## Data for this task
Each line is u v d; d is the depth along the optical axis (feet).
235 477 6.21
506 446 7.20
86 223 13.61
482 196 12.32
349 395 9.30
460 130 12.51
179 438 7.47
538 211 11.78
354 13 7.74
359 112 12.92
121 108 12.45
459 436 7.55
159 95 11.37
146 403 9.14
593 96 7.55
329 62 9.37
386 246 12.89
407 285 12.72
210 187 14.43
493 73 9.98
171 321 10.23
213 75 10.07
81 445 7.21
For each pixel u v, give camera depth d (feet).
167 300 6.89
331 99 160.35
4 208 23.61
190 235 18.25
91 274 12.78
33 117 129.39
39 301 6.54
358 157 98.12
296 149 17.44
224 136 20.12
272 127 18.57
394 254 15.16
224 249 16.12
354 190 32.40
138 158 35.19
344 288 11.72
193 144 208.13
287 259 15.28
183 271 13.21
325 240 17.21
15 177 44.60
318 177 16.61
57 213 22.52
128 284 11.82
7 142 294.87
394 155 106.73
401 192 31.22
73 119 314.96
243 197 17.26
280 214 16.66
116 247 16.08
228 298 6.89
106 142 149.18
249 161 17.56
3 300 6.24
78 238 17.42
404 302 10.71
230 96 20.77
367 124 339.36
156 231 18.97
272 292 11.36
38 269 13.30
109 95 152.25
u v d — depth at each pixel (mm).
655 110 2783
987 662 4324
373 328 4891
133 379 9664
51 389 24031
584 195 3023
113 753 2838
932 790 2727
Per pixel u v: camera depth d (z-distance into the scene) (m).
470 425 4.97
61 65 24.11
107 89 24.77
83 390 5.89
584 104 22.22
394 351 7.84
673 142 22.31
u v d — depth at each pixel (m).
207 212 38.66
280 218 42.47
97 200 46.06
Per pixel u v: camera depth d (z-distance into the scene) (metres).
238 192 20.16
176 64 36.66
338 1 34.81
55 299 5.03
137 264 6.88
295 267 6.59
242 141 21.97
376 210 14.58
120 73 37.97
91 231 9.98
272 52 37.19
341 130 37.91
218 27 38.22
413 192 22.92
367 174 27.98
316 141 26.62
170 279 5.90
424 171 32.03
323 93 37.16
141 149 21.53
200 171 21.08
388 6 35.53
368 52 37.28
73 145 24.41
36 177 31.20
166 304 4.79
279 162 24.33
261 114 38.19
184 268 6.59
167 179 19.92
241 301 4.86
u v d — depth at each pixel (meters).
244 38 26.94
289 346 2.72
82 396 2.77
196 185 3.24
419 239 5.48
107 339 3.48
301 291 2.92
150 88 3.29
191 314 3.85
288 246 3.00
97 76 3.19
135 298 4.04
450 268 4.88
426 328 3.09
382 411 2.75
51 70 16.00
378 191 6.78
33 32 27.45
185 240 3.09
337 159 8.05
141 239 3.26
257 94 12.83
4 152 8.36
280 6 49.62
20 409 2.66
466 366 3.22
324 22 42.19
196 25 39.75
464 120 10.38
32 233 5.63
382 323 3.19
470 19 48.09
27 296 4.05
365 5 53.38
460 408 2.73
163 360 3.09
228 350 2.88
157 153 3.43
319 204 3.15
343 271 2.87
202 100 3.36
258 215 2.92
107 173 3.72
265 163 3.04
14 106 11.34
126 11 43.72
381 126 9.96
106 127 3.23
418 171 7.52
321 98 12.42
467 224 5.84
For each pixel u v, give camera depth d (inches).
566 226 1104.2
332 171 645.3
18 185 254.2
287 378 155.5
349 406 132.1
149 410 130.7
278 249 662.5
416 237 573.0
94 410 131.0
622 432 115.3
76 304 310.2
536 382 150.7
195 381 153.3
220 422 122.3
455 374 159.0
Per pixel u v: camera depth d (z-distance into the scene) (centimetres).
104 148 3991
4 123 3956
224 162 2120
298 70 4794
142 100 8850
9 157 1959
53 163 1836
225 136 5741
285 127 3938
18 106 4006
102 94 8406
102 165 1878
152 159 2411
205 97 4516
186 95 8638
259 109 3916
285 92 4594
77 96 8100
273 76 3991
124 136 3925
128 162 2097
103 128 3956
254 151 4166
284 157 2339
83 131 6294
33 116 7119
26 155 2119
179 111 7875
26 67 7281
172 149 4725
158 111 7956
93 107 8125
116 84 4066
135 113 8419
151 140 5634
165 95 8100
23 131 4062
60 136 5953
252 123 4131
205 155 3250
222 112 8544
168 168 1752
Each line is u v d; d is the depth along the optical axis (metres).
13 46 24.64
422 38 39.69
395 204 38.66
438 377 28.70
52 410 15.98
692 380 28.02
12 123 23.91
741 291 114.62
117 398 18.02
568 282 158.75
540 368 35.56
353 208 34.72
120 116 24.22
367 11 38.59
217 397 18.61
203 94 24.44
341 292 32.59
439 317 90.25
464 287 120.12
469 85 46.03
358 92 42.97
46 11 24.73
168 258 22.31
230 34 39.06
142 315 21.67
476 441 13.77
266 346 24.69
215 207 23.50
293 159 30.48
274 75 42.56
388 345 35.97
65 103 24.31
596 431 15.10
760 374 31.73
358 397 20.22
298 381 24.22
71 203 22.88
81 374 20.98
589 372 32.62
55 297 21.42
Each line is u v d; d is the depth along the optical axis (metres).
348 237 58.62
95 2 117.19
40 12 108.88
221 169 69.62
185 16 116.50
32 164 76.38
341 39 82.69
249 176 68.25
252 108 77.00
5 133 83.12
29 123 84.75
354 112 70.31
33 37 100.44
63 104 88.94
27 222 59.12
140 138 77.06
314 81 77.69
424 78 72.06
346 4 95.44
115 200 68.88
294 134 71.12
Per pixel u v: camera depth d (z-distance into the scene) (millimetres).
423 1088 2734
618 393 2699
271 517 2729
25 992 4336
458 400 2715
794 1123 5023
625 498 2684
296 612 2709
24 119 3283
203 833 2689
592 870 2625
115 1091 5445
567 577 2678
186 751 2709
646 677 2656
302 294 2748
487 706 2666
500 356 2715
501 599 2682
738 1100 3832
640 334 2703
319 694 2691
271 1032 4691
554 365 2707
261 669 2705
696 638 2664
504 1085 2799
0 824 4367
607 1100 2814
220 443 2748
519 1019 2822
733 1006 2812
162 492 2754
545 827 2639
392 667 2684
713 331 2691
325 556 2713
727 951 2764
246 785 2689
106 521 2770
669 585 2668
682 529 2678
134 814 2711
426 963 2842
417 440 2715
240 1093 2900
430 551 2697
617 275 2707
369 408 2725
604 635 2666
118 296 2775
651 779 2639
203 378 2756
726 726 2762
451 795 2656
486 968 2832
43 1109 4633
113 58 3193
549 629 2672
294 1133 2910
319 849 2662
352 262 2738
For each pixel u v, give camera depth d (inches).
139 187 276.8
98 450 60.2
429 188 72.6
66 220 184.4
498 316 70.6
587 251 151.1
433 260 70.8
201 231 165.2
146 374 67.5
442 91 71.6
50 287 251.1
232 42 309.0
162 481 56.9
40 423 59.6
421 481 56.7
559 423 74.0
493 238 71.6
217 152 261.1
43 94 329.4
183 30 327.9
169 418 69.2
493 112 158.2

## Try it
Line by line, output the data precisely as shown above.

## Output below
Each line is u v d; d is the depth along the optical axis (feet).
235 477 6.21
506 446 7.20
86 223 13.61
482 196 12.32
349 395 9.30
460 130 12.51
179 438 7.47
538 211 11.78
354 13 7.74
359 112 12.92
121 108 12.45
459 436 7.55
159 95 11.37
146 403 9.14
593 96 7.55
329 62 9.37
386 246 12.89
407 285 12.72
210 187 14.43
493 73 9.98
171 321 10.23
213 75 10.07
81 445 7.21
For each pixel u v, give camera depth d (feet).
167 300 6.89
331 99 160.35
4 208 23.61
190 235 18.25
91 274 12.78
33 117 129.39
39 301 6.54
358 157 98.12
296 149 17.44
224 136 20.12
272 127 18.57
394 254 15.16
224 249 16.12
354 190 32.40
138 158 35.19
344 288 11.72
193 144 208.13
287 259 15.28
183 271 13.21
325 240 17.21
15 177 44.60
318 177 16.61
57 213 22.52
128 284 11.82
7 142 294.87
394 155 106.73
401 192 31.22
73 119 314.96
243 197 17.26
280 214 16.66
116 247 16.08
228 298 6.89
106 142 149.18
249 161 17.56
3 300 6.24
78 238 17.42
404 302 10.71
230 96 20.77
367 124 339.36
156 231 18.97
272 292 11.36
38 269 13.30
109 95 152.25
u v d — depth at each pixel (mm).
655 110 2783
987 662 4324
373 328 4891
133 379 9664
51 389 24031
584 195 3023
113 753 2838
932 790 2727
Per pixel u v: camera depth d (z-distance into the scene) (m).
470 425 4.97
61 65 24.11
107 89 24.77
83 390 5.89
584 104 22.22
394 351 7.84
673 142 22.31
u v d — depth at each pixel (m).
207 212 38.66
280 218 42.47
97 200 46.06
Per pixel u v: camera depth d (z-distance into the scene) (metres).
238 192 20.16
176 64 36.66
338 1 34.81
55 299 5.03
137 264 6.88
295 267 6.59
242 141 21.97
376 210 14.58
120 73 37.97
91 231 9.98
272 52 37.19
341 130 37.91
218 27 38.22
413 192 22.92
367 174 27.98
316 141 26.62
170 279 5.90
424 171 32.03
323 93 37.16
141 149 21.53
200 171 21.08
388 6 35.53
368 52 37.28
73 145 24.41
36 177 31.20
166 304 4.79
279 162 24.33
261 114 38.19
184 268 6.59
167 179 19.92
241 301 4.86
u v d — depth at each pixel (meters).
244 38 26.94
289 346 2.72
82 396 2.77
196 185 3.24
419 239 5.48
107 339 3.48
301 291 2.92
150 88 3.29
191 314 3.85
288 246 3.00
97 76 3.19
135 298 4.04
450 268 4.88
426 328 3.09
382 411 2.75
51 70 16.00
378 191 6.78
33 32 27.45
185 240 3.09
337 159 8.05
141 239 3.26
257 94 12.83
4 152 8.36
280 6 49.62
20 409 2.66
466 366 3.22
324 22 42.19
196 25 39.75
464 120 10.38
32 233 5.63
382 323 3.19
470 19 48.09
27 296 4.05
365 5 53.38
460 408 2.73
163 360 3.09
228 350 2.88
157 153 3.43
319 204 3.15
343 271 2.87
202 100 3.36
258 215 2.92
107 173 3.72
265 163 3.04
14 106 11.34
126 11 43.72
381 126 9.96
106 127 3.23
418 171 7.52
321 98 12.42
467 224 5.84
For each pixel u v, give camera depth d (inches).
566 226 1104.2
332 171 645.3
18 185 254.2
287 378 155.5
349 406 132.1
149 410 130.7
278 249 662.5
416 237 573.0
94 410 131.0
622 432 115.3
76 304 310.2
536 382 150.7
195 381 153.3
220 422 122.3
455 374 159.0
Per pixel u v: camera depth d (z-distance into the scene) (centimetres).
104 148 3991
4 123 3956
224 162 2120
298 70 4794
142 100 8850
9 157 1959
53 163 1836
225 136 5741
285 127 3938
18 106 4006
102 94 8406
102 165 1878
152 159 2411
205 97 4516
186 95 8638
259 109 3916
285 92 4594
77 96 8100
273 76 3991
124 136 3925
128 162 2097
103 128 3956
254 151 4166
284 157 2339
83 131 6294
33 116 7119
26 155 2119
179 111 7875
26 67 7281
172 149 4725
158 111 7956
93 107 8125
116 84 4066
135 113 8419
151 140 5634
165 95 8100
23 131 4062
60 136 5953
252 123 4131
205 155 3250
222 112 8544
168 168 1752
Each line is u v d; d is the depth along the optical axis (metres).
13 46 24.64
422 38 39.69
395 204 38.66
438 377 28.70
52 410 15.98
692 380 28.02
12 123 23.91
741 291 114.62
117 398 18.02
568 282 158.75
540 368 35.56
353 208 34.72
120 116 24.22
367 11 38.59
217 397 18.61
203 94 24.44
341 292 32.59
439 317 90.25
464 287 120.12
469 85 46.03
358 92 42.97
46 11 24.73
168 258 22.31
230 34 39.06
142 315 21.67
476 441 13.77
266 346 24.69
215 207 23.50
293 159 30.48
274 75 42.56
388 345 35.97
65 103 24.31
596 431 15.10
760 374 31.73
358 397 20.22
298 381 24.22
71 203 22.88
81 374 20.98
589 372 32.62
55 297 21.42
Each line is u v d; d is the depth along the optical axis (metres).
348 237 58.62
95 2 117.19
40 12 108.88
221 169 69.62
185 16 116.50
32 164 76.38
341 39 82.69
249 176 68.25
252 108 77.00
5 133 83.12
29 123 84.75
354 112 70.31
33 37 100.44
63 104 88.94
27 222 59.12
140 138 77.06
314 81 77.69
424 78 72.06
346 4 95.44
115 200 68.88
294 134 71.12
Per pixel u v: camera depth d (z-distance into the scene) (millimetres).
423 1088 2734
618 393 2699
271 517 2729
25 992 4336
458 400 2715
794 1123 5023
625 498 2684
296 612 2709
24 119 3283
203 833 2689
592 870 2625
115 1091 5445
567 577 2678
186 751 2709
646 677 2656
302 294 2748
487 706 2666
500 356 2715
501 599 2682
738 1100 3832
640 334 2703
319 694 2691
271 1032 4691
554 365 2707
261 669 2705
696 638 2664
504 1085 2799
0 824 4367
607 1100 2814
220 443 2748
519 1019 2822
733 1006 2812
162 492 2754
545 827 2639
392 667 2684
713 331 2691
325 556 2713
727 951 2764
246 785 2689
106 521 2770
669 585 2668
682 529 2678
134 814 2711
426 963 2842
417 440 2715
240 1093 2900
430 551 2697
617 275 2707
369 408 2725
604 635 2666
118 296 2775
651 779 2639
203 378 2756
726 726 2762
451 795 2656
486 968 2832
43 1109 4633
113 58 3193
549 629 2672
294 1133 2910
319 849 2662
352 262 2738
For each pixel u v, give camera depth d (inches).
139 187 276.8
98 450 60.2
429 188 72.6
66 220 184.4
498 316 70.6
587 251 151.1
433 260 70.8
201 231 165.2
146 374 67.5
442 91 71.6
50 287 251.1
232 42 309.0
162 481 56.9
40 423 59.6
421 481 56.7
559 423 74.0
493 238 71.6
217 152 261.1
43 94 329.4
183 30 327.9
169 418 69.2
493 112 158.2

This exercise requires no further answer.